First, at least it establishes a minimum. If an AI can learn the basics of English in a day, then it still has that much of a head start against humans. Even if it takes longer to master the rest of language, you can at least cut 3 years off the training time, and presumably the rest can be learned at a rapid rate as well.
It also establishes that AI can teach itself specialized skills very rapidly. Today it learns the basics of language, tomorrow it learns the basics of programming, the day after it learns vision, and then it can learns engineering nanotechnology, etc. This is an ability far above what humans can do, and would give it a huge advantage.
Finally, even if it takes months, that's still FOOM. I don't know where the cutoff point is, but anything that advances at a pace that rapid is dangerous. It's very different than than the alternative "slow takeoff" scenarios where AI takes years and years to advance to superhuman level.

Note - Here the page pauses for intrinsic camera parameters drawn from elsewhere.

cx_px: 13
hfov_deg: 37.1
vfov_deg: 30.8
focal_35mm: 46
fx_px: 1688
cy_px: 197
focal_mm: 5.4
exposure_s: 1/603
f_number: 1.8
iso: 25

I've been going through the AIFoom debate, and both sides makes sense to me. I intend to continue, but I'm wondering if there're already insights in LW culture I can get if I just ask for them.

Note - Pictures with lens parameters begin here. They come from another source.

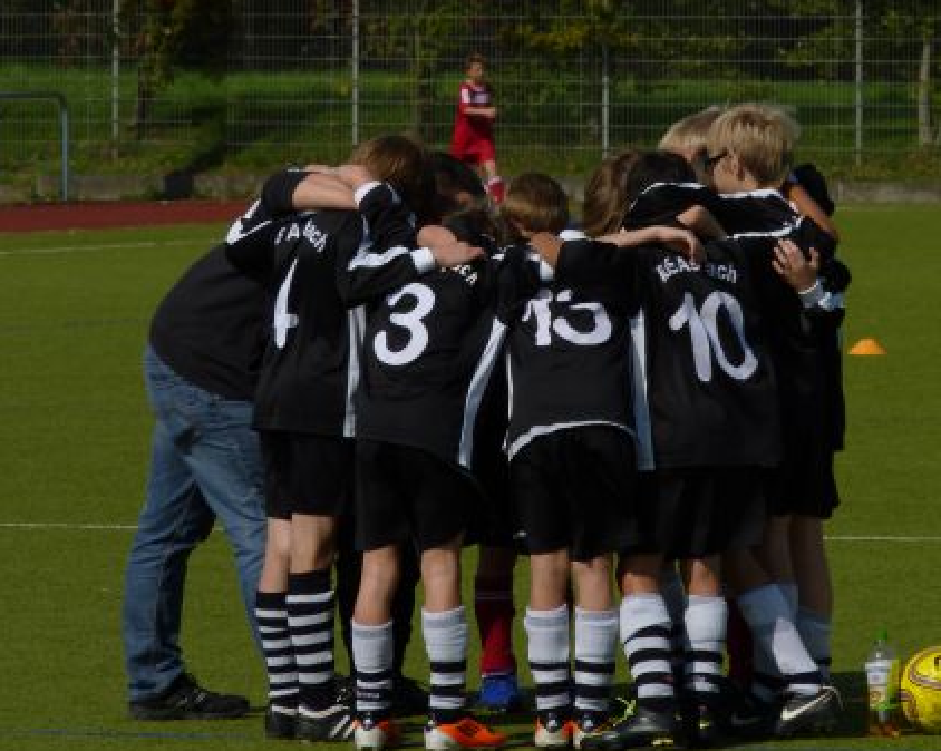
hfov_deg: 5.4
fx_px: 10019
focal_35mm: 360
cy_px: 399
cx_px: 495
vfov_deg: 4.3
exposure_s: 1/640
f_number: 7.1
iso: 80
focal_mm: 57.6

My understanding is as follows:
The difference between a chimp and a human is only 5 million years of evolution. That's not time enough for many changes.

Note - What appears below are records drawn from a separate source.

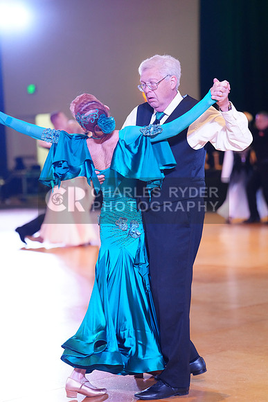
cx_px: 134
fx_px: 1205
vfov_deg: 18.9
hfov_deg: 12.7
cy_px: 201
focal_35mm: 108
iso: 5000
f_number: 2.8
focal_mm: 108
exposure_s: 1/400
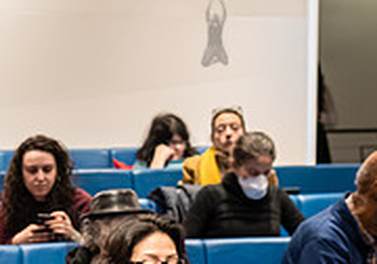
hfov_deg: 14.1
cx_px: -139
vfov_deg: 10.2
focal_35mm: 136
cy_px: 356
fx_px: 1446
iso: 8000
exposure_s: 1/160
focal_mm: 35
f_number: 4.5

Eliezer takes this as proof that the difference between the two in the brain architecture can't be much. Thus, you can have a chimp-intelligent AI that doesn't do much, and then with some very small changes, suddenly get a human-intelligent AI and FOOM!
Robin takes the 5-million year gap as proof that the significant difference between chimps and humans is only partly in the brain architecture. Evolution simply can't be responsible for most of the relevant difference; the difference must be elsewhere.
So he concludes that when our ancestors got smart enough for language, culture became a thing. Our species stumbled across various little insights into life, and these got passed on. An increasingly massive base of cultural content, made of very many small improvements is largely responsible for the difference between chimps and humans.
Culture assimilated new information into humans much faster than evolution could.
So he concludes that you can get a chimp-level AI, and to get up to human-level will take, not a very few insights, but a very great many, each one slowly improving the computer's intelligence. So no Foom, it'll be a gradual thing.
So I think I've figured out the question. Is there a commonly known answer, or are there insights towards the same?